*Problem statement*:
Your copy should match the records exactly, apart from the pictures, which stay out.

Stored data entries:
........
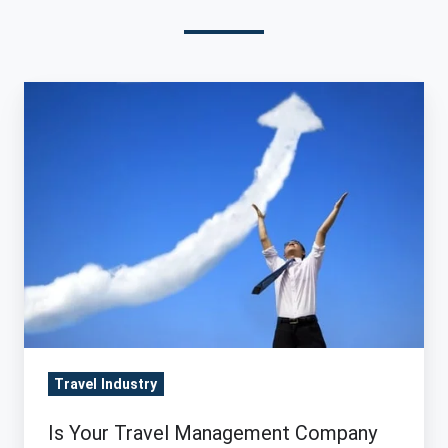
Is
Your
Travel
Management
Company
Positioned
for
Growth?
Travel Industry
Is Your Travel Management Company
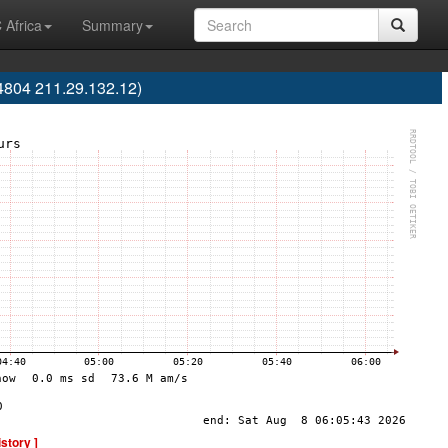
 Africa
Summary
4804 211.29.132.12)
istory ]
........
*Final answer*:
Is
Your
Travel
Management
Company
Positioned
for
Growth?
Travel Industry
Is Your Travel Management Company
 Africa
Summary
4804 211.29.132.12)
istory ]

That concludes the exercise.